## Problems to solve:
A. Copy the Irwin installation text from "In that airy" to "its current presentation.)" word for word.
B. Continue the text about the Irwin installation at the Whitney from the point where it stops.

------ Text shown

Get to the Whitney before Sept. 1, and take the elevator to the fourth floor. Set aside a good chunk of time. There’s no line, thankfully, but you will want to spend some time there. What awaits you is one of the finest historical exhibitions of the year.
In that airy gallery, the museum is displaying an installation that the now 84-year-old Californian Robert Irwin, indisputably one of America’s greatest living artists, created especially for the space 36 years ago, when Marcel Breuer’s building was only a decade old. It has not been seen since its premiere run, in April and May of 1977, as part of an Irwin solo show organized by then-Whitney curator Richard Marshall. (The museum’s chief curator, Donna De Salvo, is responsible for its current presentation.)
The work has few components. A white polyester scrim runs the length of the space, from the trapezoidal window overlooking Madison Avenue to the far wall. It reaches from the ceiling to exactly five and a half feet from the floor. A three-inch-tall stretch of black aluminum runs along its base, and a three-inch-thick black line has been painted along the perimeter of the room’s walls, also five-and-a-half feet above the floor. And that’s it.

------------
------ Extracted information

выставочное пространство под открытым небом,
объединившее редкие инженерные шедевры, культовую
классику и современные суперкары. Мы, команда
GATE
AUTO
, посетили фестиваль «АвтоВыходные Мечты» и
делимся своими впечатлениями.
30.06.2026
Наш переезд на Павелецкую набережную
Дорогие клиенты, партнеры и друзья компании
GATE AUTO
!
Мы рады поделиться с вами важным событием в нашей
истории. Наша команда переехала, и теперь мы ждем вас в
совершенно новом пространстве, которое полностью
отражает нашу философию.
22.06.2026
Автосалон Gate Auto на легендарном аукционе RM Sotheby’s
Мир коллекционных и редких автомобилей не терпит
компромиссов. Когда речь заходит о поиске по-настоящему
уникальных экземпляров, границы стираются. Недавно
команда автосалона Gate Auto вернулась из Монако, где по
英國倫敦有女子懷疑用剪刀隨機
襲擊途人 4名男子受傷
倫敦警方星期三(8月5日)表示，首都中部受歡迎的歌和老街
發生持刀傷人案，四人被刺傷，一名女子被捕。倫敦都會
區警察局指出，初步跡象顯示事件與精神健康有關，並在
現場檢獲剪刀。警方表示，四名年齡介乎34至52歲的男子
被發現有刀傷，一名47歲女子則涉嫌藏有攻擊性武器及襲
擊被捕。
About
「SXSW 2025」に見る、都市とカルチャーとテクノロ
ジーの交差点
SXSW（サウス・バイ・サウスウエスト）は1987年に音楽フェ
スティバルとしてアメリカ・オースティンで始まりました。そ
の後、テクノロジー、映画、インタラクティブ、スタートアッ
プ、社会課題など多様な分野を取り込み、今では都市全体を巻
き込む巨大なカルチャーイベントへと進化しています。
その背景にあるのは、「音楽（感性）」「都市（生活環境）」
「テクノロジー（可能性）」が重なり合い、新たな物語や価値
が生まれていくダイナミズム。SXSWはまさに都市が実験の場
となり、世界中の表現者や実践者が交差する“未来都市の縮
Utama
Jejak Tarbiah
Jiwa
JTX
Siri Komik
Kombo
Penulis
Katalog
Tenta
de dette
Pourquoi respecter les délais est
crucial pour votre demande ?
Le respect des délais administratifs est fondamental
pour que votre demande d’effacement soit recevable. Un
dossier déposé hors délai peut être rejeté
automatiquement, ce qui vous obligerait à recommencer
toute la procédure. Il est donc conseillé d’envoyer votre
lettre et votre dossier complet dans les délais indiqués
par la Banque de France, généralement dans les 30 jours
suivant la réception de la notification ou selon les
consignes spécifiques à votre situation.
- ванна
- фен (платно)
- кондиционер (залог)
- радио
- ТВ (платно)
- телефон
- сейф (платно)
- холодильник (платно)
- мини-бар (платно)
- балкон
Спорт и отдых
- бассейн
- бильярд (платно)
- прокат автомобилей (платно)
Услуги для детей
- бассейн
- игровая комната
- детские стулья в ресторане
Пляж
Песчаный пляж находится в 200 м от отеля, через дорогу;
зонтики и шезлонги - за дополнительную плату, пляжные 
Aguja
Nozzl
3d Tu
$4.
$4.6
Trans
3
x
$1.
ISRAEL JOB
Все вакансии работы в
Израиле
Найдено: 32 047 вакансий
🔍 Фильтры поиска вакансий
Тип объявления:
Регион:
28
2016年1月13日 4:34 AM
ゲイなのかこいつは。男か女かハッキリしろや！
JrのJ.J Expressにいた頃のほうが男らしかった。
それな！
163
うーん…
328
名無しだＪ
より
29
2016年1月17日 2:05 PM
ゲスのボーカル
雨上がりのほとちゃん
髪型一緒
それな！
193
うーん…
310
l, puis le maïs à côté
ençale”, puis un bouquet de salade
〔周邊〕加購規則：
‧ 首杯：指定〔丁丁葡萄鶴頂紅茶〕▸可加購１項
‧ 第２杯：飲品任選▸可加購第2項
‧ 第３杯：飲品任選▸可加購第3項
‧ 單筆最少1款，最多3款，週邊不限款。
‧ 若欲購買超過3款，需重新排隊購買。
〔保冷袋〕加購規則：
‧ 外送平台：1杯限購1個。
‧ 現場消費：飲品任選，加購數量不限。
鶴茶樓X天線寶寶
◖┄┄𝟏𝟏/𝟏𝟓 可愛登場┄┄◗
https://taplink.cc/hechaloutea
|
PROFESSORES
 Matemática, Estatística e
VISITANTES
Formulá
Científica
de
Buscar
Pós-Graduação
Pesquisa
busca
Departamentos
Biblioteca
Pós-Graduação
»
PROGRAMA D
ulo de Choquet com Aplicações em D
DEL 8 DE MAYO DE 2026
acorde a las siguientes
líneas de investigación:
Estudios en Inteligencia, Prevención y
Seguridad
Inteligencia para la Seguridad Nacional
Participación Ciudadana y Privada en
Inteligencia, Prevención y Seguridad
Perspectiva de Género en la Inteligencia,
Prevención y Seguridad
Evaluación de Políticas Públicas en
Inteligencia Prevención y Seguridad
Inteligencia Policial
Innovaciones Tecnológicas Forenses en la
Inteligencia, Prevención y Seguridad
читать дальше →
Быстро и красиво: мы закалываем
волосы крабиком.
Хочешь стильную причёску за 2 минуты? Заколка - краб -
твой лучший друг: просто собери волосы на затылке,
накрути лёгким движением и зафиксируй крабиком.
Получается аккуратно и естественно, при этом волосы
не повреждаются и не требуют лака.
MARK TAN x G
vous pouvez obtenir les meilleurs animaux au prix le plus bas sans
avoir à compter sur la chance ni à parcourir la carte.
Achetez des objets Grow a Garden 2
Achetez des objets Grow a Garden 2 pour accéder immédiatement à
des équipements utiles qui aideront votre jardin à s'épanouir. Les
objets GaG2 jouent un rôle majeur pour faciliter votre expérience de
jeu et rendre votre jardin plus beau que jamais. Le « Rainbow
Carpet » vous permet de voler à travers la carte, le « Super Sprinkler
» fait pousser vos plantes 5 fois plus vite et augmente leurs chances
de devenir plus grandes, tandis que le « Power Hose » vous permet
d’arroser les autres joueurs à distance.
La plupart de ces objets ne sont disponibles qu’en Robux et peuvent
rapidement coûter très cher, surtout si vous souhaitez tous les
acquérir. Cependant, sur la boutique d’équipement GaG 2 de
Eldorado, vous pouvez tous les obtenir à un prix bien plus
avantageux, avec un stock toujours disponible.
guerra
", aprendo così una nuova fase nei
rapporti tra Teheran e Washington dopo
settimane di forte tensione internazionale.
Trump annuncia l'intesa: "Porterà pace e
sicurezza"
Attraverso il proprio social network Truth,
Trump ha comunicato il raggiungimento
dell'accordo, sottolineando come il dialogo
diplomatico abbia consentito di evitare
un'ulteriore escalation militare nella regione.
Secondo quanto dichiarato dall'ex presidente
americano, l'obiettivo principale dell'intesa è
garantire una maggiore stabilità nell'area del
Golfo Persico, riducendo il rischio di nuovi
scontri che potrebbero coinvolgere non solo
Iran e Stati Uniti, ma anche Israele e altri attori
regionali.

------------

## Answers provided:
A.
In that airy gallery, the museum is displaying an installation that the now 84-year-old Californian Robert Irwin, indisputably one of America’s greatest living artists, created especially for the space 36 years ago, when Marcel Breuer’s building was only a decade old. It has not been seen since its premiere run, in April and May of 1977, as part of an Irwin solo show organized by then-Whitney curator Richard Marshall. (The museum’s chief curator, Donna De Salvo, is responsible for its current presentation.)

B.
The only light in the room comes from Breuer’s famous window, so that it hits one side of the scrim and gently cascades down the length of the room, creating a grayscale gradient, from bright white near the window to almost pitch black at the opposite end of the room. The light changes tone depending on which side of the scrim you stand on, and from some vantage points that long wash of light even gives off hints of color: dashes of light purples, maybe some greens.
It feels like you are seeing with fresh eyes, with a new clarity that is at first intensely disorienting. Stepping off the elevator I felt a momentary shot of fear, unable to decipher the odd cascade of light I was seeing on the scrim. Even once I adjusted, the aluminum bar and wall-painted line continued to keep me off balance as I walked through the space, never quite overlapping in my field of vision. They bobbed up and down as I walked, charting almost imperceptibly my position in the gallery.
This piece of Mr. Irwin’s occupies a heroic place in Lawrence Weschler’s 1982 biography of the artist, Seeing Is Forgetting the Name of the Thing One Sees. In the book, Mr. Irwin describes Scrim Veil—Black Rectangle—Natural Light as the apotheosis of his decade-plus-long effort to dematerialize the art object—a project shared by many of his contemporaries—and to reduce it to what Mr. Weschler calls “Point Zero.” (The Whitney has smartly published the installation’s original 1977 catalogue online and released recent recordings of talks by Messrs. Weschler and Irwin, to help tell more of the work’s backstory.) As Mr. Irwin put it at the time, “That show provided me with an opportunity to mark an X at the point where I jumped off.” Even today, it lives up to its legend.
At a time when so many museum-filling installations are overblown, its absolute spareness, its matter-of-factness, shocks. With just a bit of scrim and two long black lines, it outclasses the city’s other light show: James Turrell’s underwhelming and embarrassingly eager-to-please planetarium spectacular at the Guggenheim.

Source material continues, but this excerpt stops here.